Ottawa seeks bidders for Candu business; Government moves to privatize Crown corporation Atomic Energy of Canada's nuclear-reactor division
18 December 2009
Ottawa figuratively hung a "for- sale" sign Thursday on embattled nuclear-reactor designer Atomic Energy of Canada Ltd., signalling to prospective investors that the federal government is now accepting formal bids for the crown corporation's commercial Candu business.
And it's not leaving any scenario off the table.
"The Government of Canada is open to a range of options up to, and including, (an outside investment of) 100 per cent," said Jocelyne Turner, spokeswoman for Natural Resources Canada, which oversees the federal nuclear file.
The ministry said in a statement that the goal of any deal would be to "reduce the financial risks carried by taxpayers" and strengthen the ability of Canada's nuclear industry to tap domestic and global opportunities. The government also said it wants to maximize the return on its past investments in nuclear energy development.
"Nuclear energy is an emission-free source of power that is experiencing a renaissance around the world," said Natural Resources Minister Lisa Raitt. "AECL's Candu reactor division needs strategic investors to take full advantage of this opportunity."
Who might bid for Atomic Energy and how much they would be prepared to pay has been the subject of much speculation. Talk of a global nuclear renaissance has yet to translate into reactor sales, including in Ontario, where a plan to build at least two new reactors at Darlington generating station has been indefinitely put on hold.

Data excerpts:
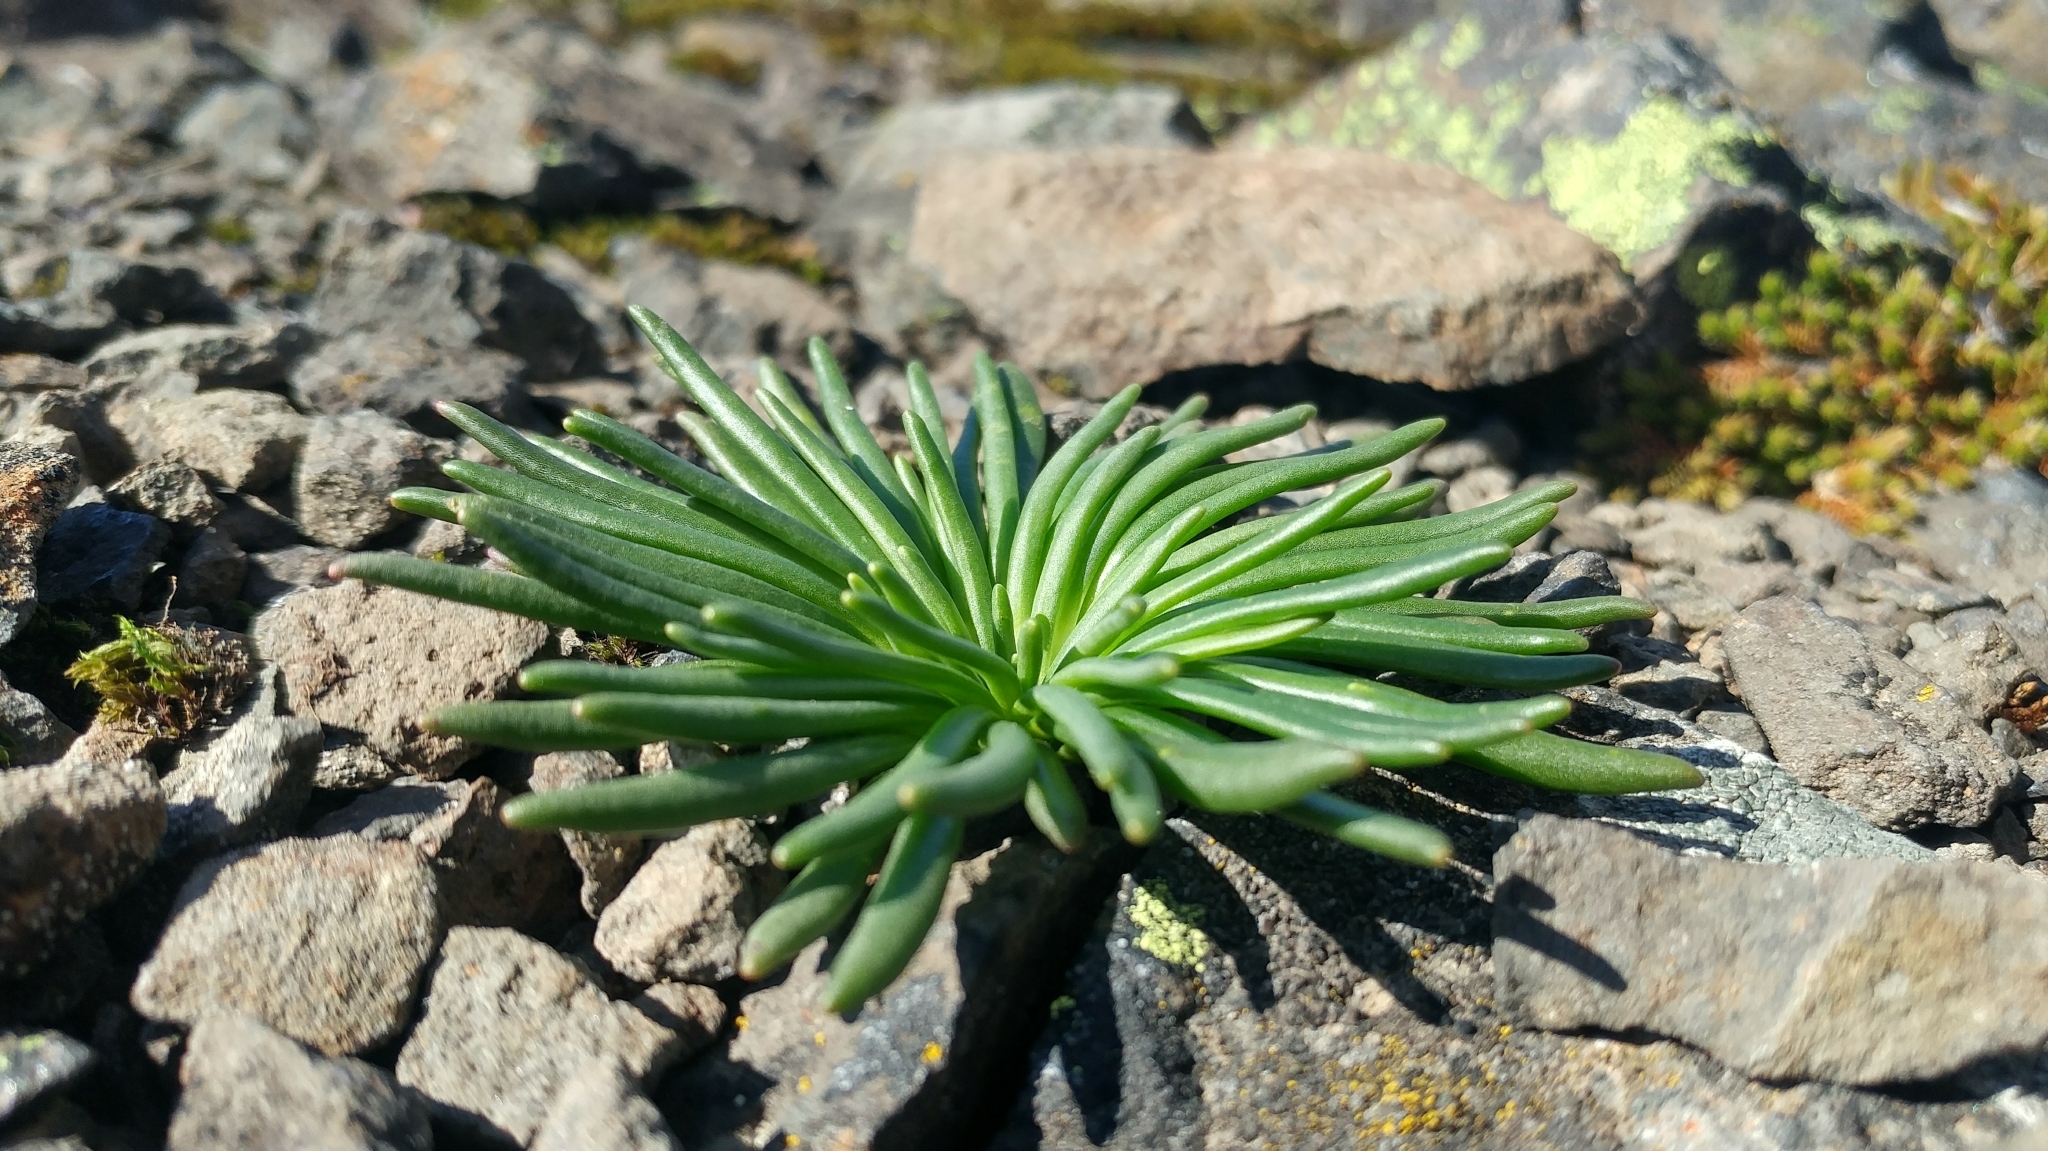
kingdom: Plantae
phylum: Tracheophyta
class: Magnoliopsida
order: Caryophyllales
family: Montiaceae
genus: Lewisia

## Exercise set
1. For each statement below, answer yes or no according to the Candu sale article, and quote the article's words that decide it.
(a) The government would consider an outside investment of up to 100 per cent in the Candu business.
(b) The plan to build new reactors at Darlington generating station is going ahead.
(c) Jocelyne Turner is the Natural Resources Minister.
2. In the Candu sale article, what does Lisa Raitt say AECL's Candu reactor division needs?
3. Print the passage of the Candu sale article that starts with "Ottawa seeks bidders" and goes on through "federal nuclear file.".

## Expected results
1.
(a) Yes: "The Government of Canada is open to a range of options up to, and including, (an outside investment of) 100 per cent"
(b) No: "a plan to build at least two new reactors at Darlington generating station has been indefinitely put on hold"
(c) No: "Jocelyne Turner, spokeswoman for Natural Resources Canada"

2. Strategic investors, so that it can take full advantage of the global renaissance in nuclear energy.

3.
Ottawa seeks bidders for Candu business; Government moves to privatize Crown corporation Atomic Energy of Canada's nuclear-reactor division
18 December 2009
Ottawa figuratively hung a "for- sale" sign Thursday on embattled nuclear-reactor designer Atomic Energy of Canada Ltd., signalling to prospective investors that the federal government is now accepting formal bids for the crown corporation's commercial Candu business.
And it's not leaving any scenario off the table.
"The Government of Canada is open to a range of options up to, and including, (an outside investment of) 100 per cent," said Jocelyne Turner, spokeswoman for Natural Resources Canada, which oversees the federal nuclear file.